Hey look, I'm famous! :-) Now I know why people go to fancy-schmancy conferences, so they can accidentally sit next to reporters who call them later. I think the article is very good for what it is - an introduction to RSS for people who may not be on the cutting edge.
Russell Beattie, who writes software used on mobile phones, reads 170 Web sites, ranging from the BBC's to An Obsession with Food. Visiting each one daily would consume much of his free time, so he enlisted the help of one of the Internet's emerging technologies.
Beattie gets all the new postings from the Web sites sent to a single place online, via RSS, short for Really Simple Syndication. It allows users to get free, automatic feeds from legions of blogs and an increasing number of news services.
"I just read 190 items from three or four dozen news sources, and it didn't take me all day to do it," said Beattie, a San Francisco resident. "It's just been a boon for people to keep up with what's going on."
Verne did call back about Podcasting, which he describes near the last paragraph but not by name. Phew! I was killing myself over that one.

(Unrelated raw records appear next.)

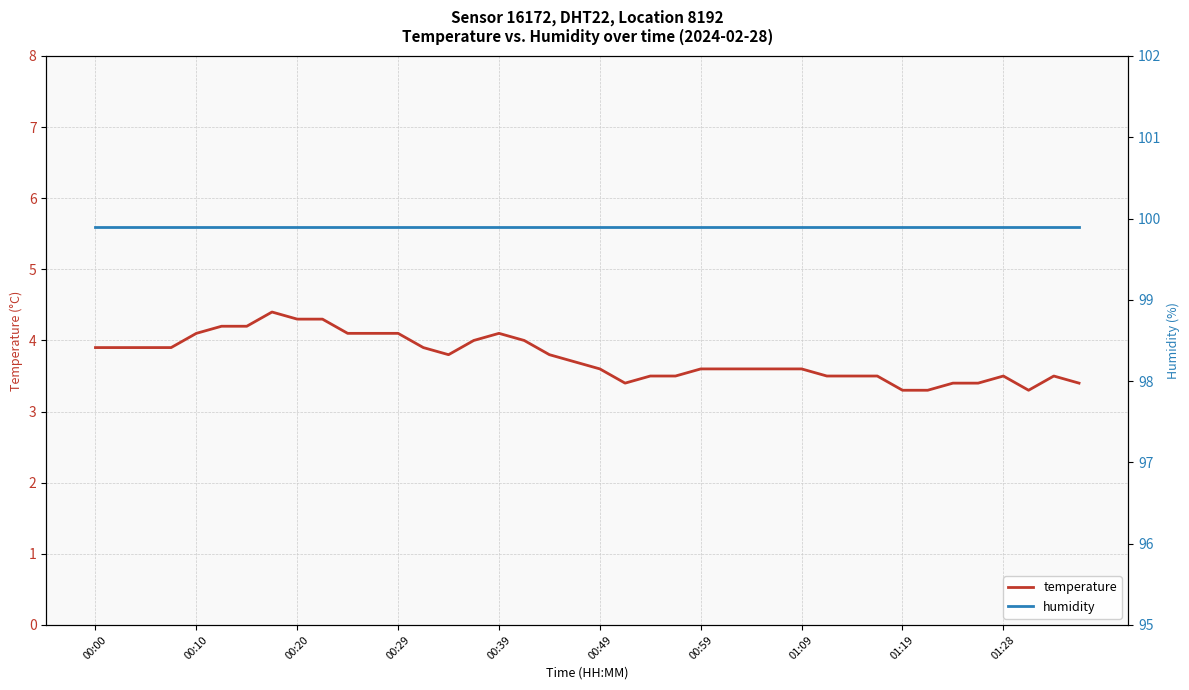

Which series has the largest range (max minus min)?

temperature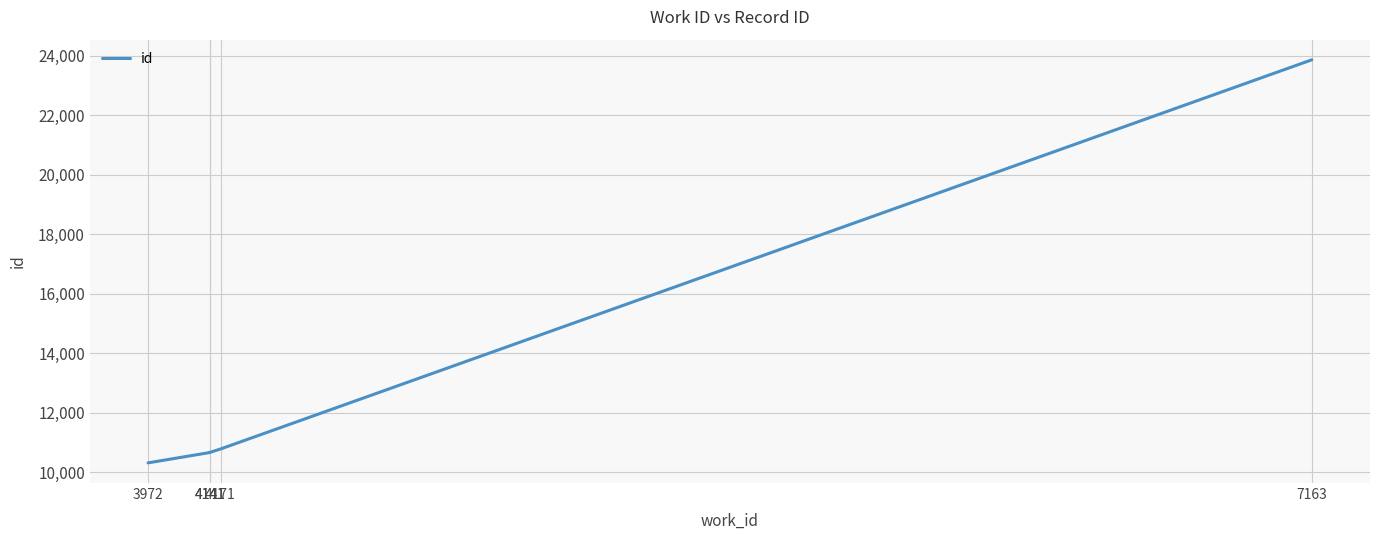

How many lines are shown in the chart?

1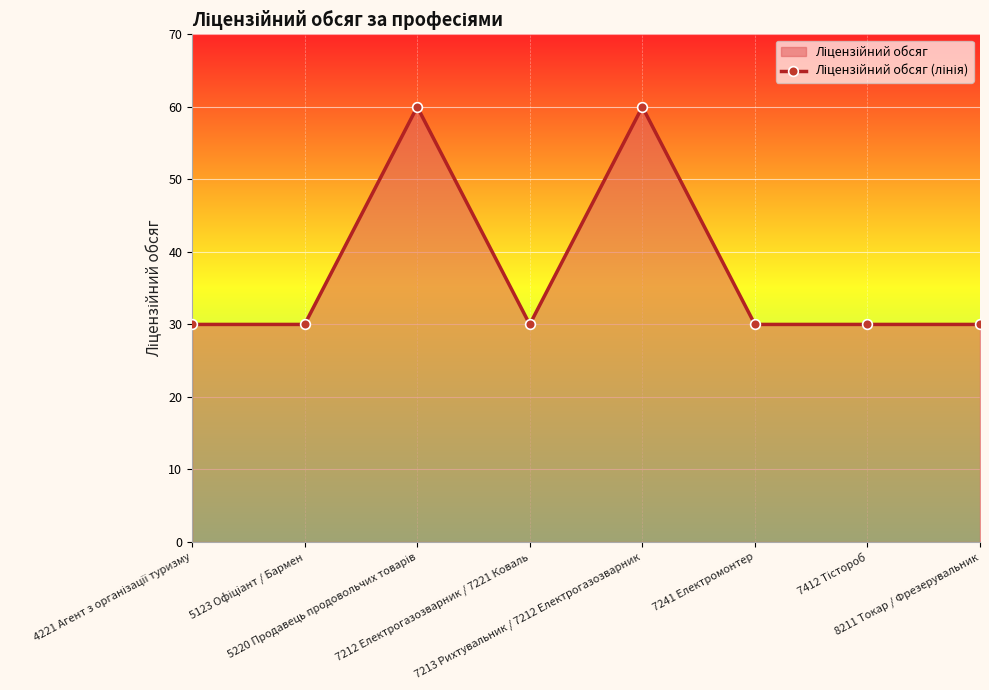

Reading left to right, extract all data points from this chart.

30	30	60	30	60	30	30	30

Since it's out there, I might as well point out that Dave seems to be completely pissed off about Web 2.0, the fact he wasn't invited and I guess the fact that RSS was prominently mentioned. Having had the absolute privilege of being there, all I can say is that RSS was not really the main focus of any presentation, though it was obviously referred to a lot. RSS was always mentioned in the context of Web Services in general, I think. Nothing to be annoyed about - RSS has won the syndication feed wars and is now expanding to other places. Not a bad thing.